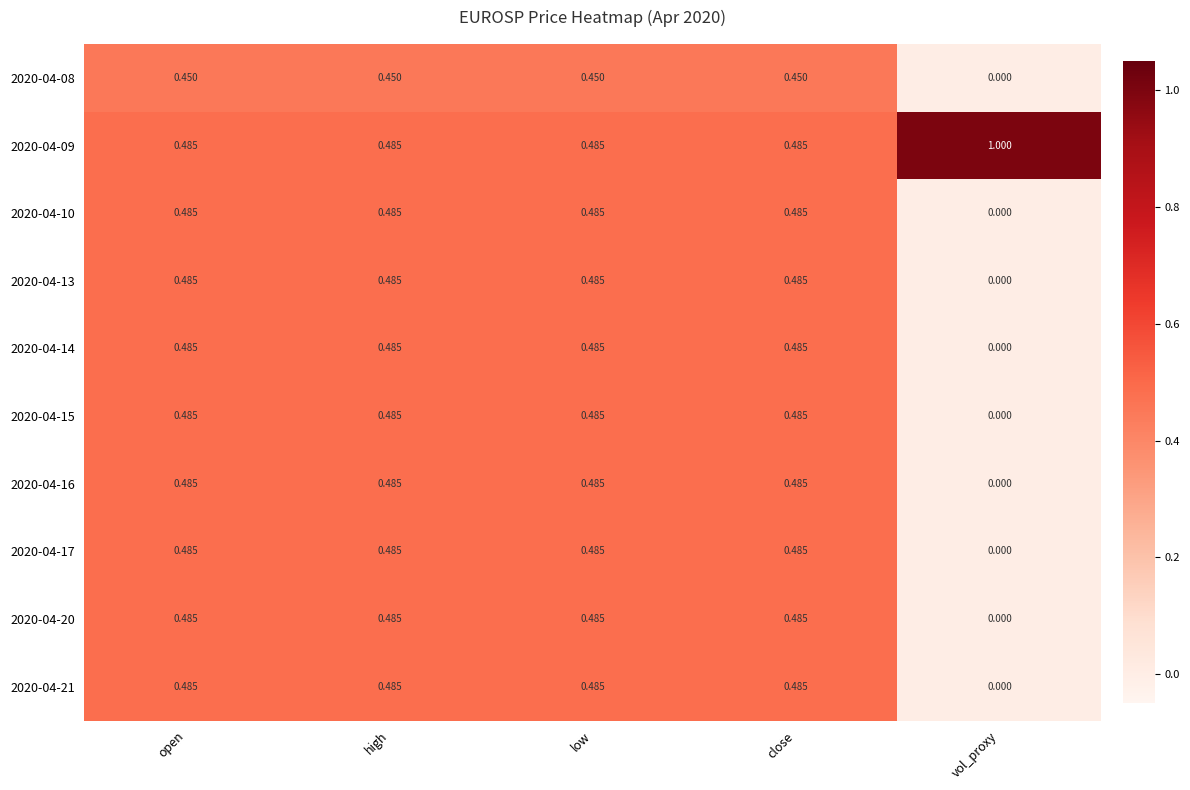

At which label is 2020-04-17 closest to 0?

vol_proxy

= = = = = = =

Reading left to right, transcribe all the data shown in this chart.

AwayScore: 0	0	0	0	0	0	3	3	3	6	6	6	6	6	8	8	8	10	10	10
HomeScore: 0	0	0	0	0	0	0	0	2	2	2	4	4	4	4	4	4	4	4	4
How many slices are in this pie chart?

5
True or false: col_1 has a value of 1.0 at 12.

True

= = = = = = =

## WHAT YOU SHOULD DO
Pick out every line of the records above that contains the string "this", and copy each of those lines in full. Case counts.

## TASK RESPONSE
Reading left to right, transcribe all the data shown in this chart.
How many slices are in this pie chart?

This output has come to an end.